_Exercise inputs:_
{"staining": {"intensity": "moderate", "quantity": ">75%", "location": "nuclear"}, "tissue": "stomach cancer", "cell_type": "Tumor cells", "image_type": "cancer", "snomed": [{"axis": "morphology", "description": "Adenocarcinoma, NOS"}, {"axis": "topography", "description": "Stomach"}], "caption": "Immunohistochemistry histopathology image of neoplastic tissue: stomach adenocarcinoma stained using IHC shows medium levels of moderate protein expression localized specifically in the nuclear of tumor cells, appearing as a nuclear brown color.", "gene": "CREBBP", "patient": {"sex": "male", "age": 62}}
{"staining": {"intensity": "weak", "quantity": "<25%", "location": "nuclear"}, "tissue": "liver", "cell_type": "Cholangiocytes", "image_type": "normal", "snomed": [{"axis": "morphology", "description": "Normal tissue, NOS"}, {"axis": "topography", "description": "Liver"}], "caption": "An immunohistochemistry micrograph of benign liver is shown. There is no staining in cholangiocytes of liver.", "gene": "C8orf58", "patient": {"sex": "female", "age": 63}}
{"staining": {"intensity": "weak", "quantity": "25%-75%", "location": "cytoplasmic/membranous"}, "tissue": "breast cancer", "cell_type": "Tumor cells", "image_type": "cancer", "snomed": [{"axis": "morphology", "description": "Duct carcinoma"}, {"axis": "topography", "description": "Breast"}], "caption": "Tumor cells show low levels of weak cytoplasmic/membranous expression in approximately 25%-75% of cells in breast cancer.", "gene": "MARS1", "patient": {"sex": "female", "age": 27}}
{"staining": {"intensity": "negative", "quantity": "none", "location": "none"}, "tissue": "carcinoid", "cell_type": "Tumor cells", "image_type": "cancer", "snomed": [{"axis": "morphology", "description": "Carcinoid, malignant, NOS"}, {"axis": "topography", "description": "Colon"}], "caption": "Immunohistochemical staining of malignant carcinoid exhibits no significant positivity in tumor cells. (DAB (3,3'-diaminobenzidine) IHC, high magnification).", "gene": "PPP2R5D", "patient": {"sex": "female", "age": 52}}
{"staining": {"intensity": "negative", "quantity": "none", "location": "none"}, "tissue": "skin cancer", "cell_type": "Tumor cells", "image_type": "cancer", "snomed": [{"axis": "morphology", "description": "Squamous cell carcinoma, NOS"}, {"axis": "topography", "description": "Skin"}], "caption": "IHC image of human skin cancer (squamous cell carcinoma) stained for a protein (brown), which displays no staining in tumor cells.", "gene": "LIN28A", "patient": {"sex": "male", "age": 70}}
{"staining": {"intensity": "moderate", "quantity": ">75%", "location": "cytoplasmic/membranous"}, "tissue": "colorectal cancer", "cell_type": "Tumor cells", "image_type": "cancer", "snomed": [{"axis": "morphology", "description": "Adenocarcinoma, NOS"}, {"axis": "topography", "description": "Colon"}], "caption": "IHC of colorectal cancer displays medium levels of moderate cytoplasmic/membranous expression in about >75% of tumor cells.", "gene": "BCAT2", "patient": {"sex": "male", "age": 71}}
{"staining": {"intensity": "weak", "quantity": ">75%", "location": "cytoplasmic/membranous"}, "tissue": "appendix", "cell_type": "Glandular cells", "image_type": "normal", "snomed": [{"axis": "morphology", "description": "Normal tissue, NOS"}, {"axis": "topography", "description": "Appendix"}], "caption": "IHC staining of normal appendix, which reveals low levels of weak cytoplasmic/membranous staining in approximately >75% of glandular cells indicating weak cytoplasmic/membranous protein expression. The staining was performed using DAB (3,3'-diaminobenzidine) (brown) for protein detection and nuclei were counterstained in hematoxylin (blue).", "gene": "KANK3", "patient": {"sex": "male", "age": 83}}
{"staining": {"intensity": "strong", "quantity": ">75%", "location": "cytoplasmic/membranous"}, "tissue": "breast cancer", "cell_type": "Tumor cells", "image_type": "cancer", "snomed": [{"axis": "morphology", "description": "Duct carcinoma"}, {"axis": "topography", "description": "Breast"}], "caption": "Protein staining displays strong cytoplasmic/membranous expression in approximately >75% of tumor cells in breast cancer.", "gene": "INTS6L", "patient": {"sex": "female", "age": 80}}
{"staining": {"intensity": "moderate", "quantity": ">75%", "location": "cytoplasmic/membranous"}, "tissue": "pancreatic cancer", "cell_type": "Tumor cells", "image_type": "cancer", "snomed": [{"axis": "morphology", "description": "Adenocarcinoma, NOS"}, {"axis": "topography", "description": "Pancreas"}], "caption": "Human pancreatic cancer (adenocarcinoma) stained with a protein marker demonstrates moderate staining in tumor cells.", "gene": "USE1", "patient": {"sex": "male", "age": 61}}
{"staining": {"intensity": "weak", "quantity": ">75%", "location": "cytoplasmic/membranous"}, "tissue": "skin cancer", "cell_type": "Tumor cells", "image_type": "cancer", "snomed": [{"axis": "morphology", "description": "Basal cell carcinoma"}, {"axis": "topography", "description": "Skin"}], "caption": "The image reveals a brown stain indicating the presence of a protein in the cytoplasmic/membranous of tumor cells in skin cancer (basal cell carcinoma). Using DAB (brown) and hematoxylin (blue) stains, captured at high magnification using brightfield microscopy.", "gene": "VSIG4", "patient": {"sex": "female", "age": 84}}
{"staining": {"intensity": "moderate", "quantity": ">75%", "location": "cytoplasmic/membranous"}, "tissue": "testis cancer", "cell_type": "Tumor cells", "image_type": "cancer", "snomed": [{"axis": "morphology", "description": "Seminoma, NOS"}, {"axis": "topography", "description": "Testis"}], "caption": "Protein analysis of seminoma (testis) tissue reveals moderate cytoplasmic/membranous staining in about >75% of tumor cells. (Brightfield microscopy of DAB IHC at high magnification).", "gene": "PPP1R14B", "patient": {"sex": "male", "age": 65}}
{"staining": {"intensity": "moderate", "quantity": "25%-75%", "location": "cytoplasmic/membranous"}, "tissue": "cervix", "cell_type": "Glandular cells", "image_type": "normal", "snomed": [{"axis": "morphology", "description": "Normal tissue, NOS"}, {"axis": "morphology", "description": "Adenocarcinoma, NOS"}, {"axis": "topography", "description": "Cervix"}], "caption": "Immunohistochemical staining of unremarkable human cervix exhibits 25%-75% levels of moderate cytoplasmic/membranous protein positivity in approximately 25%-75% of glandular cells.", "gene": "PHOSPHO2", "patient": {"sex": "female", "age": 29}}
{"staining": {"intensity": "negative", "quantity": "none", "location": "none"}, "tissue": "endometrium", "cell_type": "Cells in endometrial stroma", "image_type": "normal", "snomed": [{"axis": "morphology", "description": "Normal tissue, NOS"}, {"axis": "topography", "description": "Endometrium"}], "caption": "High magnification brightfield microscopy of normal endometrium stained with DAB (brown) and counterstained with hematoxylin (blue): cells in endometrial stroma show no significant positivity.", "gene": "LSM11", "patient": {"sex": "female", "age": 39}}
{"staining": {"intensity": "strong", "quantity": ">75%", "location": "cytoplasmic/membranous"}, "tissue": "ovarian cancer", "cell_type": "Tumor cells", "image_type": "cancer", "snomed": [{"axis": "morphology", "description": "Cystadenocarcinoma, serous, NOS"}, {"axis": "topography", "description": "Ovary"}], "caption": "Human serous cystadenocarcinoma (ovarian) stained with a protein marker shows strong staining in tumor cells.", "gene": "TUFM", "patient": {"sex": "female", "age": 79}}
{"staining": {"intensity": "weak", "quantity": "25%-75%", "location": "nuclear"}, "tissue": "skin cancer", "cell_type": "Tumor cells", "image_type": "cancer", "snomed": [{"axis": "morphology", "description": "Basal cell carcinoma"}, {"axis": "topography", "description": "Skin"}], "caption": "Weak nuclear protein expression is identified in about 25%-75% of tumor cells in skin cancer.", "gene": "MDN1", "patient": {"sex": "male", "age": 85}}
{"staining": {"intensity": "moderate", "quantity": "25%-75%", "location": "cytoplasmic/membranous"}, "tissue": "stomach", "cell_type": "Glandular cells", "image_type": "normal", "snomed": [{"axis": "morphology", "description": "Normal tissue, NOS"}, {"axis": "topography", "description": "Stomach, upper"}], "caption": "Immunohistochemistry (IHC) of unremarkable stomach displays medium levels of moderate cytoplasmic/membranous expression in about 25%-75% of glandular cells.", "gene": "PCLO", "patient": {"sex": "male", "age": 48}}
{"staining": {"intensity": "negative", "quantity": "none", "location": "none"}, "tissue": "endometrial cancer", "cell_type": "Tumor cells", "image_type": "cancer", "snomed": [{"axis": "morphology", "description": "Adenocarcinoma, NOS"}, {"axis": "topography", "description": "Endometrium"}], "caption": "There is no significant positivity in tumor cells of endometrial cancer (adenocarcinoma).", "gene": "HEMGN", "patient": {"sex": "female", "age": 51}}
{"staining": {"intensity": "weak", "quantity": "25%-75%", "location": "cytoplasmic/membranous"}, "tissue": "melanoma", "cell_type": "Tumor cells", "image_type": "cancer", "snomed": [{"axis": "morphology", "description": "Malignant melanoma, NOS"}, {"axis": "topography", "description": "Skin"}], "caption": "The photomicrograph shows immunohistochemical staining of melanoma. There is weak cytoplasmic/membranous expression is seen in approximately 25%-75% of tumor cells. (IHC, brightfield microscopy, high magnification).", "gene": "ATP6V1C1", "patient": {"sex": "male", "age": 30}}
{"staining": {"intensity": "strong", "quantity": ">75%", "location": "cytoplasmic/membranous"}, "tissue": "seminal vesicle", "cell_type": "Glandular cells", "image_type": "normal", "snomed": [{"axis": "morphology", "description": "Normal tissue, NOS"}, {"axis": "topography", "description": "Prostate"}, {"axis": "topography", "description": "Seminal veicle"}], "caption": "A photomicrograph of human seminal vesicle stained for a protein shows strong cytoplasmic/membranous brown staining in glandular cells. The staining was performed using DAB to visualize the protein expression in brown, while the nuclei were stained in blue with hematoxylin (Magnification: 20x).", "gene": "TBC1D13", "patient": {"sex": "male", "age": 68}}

_Task instructions:_ Copy the material above word for word, taking the first line, the line containing "immunohistochemistry micrograph of", and every line between them, and nothing else.

_Solution to this exercise:_
{"staining": {"intensity": "moderate", "quantity": ">75%", "location": "nuclear"}, "tissue": "stomach cancer", "cell_type": "Tumor cells", "image_type": "cancer", "snomed": [{"axis": "morphology", "description": "Adenocarcinoma, NOS"}, {"axis": "topography", "description": "Stomach"}], "caption": "Immunohistochemistry histopathology image of neoplastic tissue: stomach adenocarcinoma stained using IHC shows medium levels of moderate protein expression localized specifically in the nuclear of tumor cells, appearing as a nuclear brown color.", "gene": "CREBBP", "patient": {"sex": "male", "age": 62}}
{"staining": {"intensity": "weak", "quantity": "<25%", "location": "nuclear"}, "tissue": "liver", "cell_type": "Cholangiocytes", "image_type": "normal", "snomed": [{"axis": "morphology", "description": "Normal tissue, NOS"}, {"axis": "topography", "description": "Liver"}], "caption": "An immunohistochemistry micrograph of benign liver is shown. There is no staining in cholangiocytes of liver.", "gene": "C8orf58", "patient": {"sex": "female", "age": 63}}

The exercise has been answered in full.